> DIRECTIONS FOR THIS TASK:
Copy out all of the data that follows, exactly as it appears.

> DATASET RECORDS:

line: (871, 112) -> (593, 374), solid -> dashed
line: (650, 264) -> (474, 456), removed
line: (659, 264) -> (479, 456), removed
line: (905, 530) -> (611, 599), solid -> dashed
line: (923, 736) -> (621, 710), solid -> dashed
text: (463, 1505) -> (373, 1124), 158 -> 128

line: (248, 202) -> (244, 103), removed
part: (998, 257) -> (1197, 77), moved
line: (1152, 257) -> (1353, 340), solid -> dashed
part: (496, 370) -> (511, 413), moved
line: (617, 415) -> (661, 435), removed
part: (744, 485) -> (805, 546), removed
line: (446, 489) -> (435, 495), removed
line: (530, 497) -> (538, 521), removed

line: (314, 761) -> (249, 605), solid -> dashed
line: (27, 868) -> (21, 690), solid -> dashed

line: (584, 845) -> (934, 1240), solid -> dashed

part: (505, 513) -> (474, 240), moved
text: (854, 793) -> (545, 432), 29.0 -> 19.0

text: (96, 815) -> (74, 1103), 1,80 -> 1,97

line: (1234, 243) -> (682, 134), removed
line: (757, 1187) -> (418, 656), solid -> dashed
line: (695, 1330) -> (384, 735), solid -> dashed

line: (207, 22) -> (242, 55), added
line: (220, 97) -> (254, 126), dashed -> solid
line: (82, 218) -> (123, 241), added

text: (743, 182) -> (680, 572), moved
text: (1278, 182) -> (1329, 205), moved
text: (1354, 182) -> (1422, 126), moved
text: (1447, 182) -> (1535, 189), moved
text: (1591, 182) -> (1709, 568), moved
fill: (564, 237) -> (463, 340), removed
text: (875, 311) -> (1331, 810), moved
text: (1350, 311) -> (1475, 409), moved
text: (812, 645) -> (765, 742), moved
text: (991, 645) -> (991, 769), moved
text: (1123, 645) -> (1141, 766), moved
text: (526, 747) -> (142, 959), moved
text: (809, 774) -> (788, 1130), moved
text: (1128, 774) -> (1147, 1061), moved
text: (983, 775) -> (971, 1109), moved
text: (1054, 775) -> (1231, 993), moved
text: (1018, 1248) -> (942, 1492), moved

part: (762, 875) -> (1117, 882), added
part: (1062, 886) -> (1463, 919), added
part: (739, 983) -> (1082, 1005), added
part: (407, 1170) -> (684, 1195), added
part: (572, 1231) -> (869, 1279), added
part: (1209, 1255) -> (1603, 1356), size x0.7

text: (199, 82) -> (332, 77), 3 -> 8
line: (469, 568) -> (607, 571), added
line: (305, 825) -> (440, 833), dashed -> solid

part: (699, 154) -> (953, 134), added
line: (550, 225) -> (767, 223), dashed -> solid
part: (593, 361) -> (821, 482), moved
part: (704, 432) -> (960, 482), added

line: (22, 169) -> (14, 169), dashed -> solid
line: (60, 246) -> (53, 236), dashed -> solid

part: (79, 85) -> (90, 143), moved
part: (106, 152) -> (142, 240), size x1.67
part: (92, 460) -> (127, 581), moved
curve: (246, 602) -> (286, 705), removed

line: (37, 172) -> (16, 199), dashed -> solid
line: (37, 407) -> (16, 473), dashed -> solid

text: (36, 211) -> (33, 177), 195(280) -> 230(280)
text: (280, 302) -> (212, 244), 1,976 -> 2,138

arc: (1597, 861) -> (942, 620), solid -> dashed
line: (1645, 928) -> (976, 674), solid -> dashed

> WRITTEN RESPONSE:
line: (871, 112) -> (593, 374), solid -> dashed
line: (650, 264) -> (474, 456), removed
line: (659, 264) -> (479, 456), removed
line: (905, 530) -> (611, 599), solid -> dashed
line: (923, 736) -> (621, 710), solid -> dashed
text: (463, 1505) -> (373, 1124), 158 -> 128

line: (248, 202) -> (244, 103), removed
part: (998, 257) -> (1197, 77), moved
line: (1152, 257) -> (1353, 340), solid -> dashed
part: (496, 370) -> (511, 413), moved
line: (617, 415) -> (661, 435), removed
part: (744, 485) -> (805, 546), removed
line: (446, 489) -> (435, 495), removed
line: (530, 497) -> (538, 521), removed

line: (314, 761) -> (249, 605), solid -> dashed
line: (27, 868) -> (21, 690), solid -> dashed

line: (584, 845) -> (934, 1240), solid -> dashed

part: (505, 513) -> (474, 240), moved
text: (854, 793) -> (545, 432), 29.0 -> 19.0

text: (96, 815) -> (74, 1103), 1,80 -> 1,97

line: (1234, 243) -> (682, 134), removed
line: (757, 1187) -> (418, 656), solid -> dashed
line: (695, 1330) -> (384, 735), solid -> dashed

line: (207, 22) -> (242, 55), added
line: (220, 97) -> (254, 126), dashed -> solid
line: (82, 218) -> (123, 241), added

text: (743, 182) -> (680, 572), moved
text: (1278, 182) -> (1329, 205), moved
text: (1354, 182) -> (1422, 126), moved
text: (1447, 182) -> (1535, 189), moved
text: (1591, 182) -> (1709, 568), moved
fill: (564, 237) -> (463, 340), removed
text: (875, 311) -> (1331, 810), moved
text: (1350, 311) -> (1475, 409), moved
text: (812, 645) -> (765, 742), moved
text: (991, 645) -> (991, 769), moved
text: (1123, 645) -> (1141, 766), moved
text: (526, 747) -> (142, 959), moved
text: (809, 774) -> (788, 1130), moved
text: (1128, 774) -> (1147, 1061), moved
text: (983, 775) -> (971, 1109), moved
text: (1054, 775) -> (1231, 993), moved
text: (1018, 1248) -> (942, 1492), moved

part: (762, 875) -> (1117, 882), added
part: (1062, 886) -> (1463, 919), added
part: (739, 983) -> (1082, 1005), added
part: (407, 1170) -> (684, 1195), added
part: (572, 1231) -> (869, 1279), added
part: (1209, 1255) -> (1603, 1356), size x0.7

text: (199, 82) -> (332, 77), 3 -> 8
line: (469, 568) -> (607, 571), added
line: (305, 825) -> (440, 833), dashed -> solid

part: (699, 154) -> (953, 134), added
line: (550, 225) -> (767, 223), dashed -> solid
part: (593, 361) -> (821, 482), moved
part: (704, 432) -> (960, 482), added

line: (22, 169) -> (14, 169), dashed -> solid
line: (60, 246) -> (53, 236), dashed -> solid

part: (79, 85) -> (90, 143), moved
part: (106, 152) -> (142, 240), size x1.67
part: (92, 460) -> (127, 581), moved
curve: (246, 602) -> (286, 705), removed

line: (37, 172) -> (16, 199), dashed -> solid
line: (37, 407) -> (16, 473), dashed -> solid

text: (36, 211) -> (33, 177), 195(280) -> 230(280)
text: (280, 302) -> (212, 244), 1,976 -> 2,138

arc: (1597, 861) -> (942, 620), solid -> dashed
line: (1645, 928) -> (976, 674), solid -> dashed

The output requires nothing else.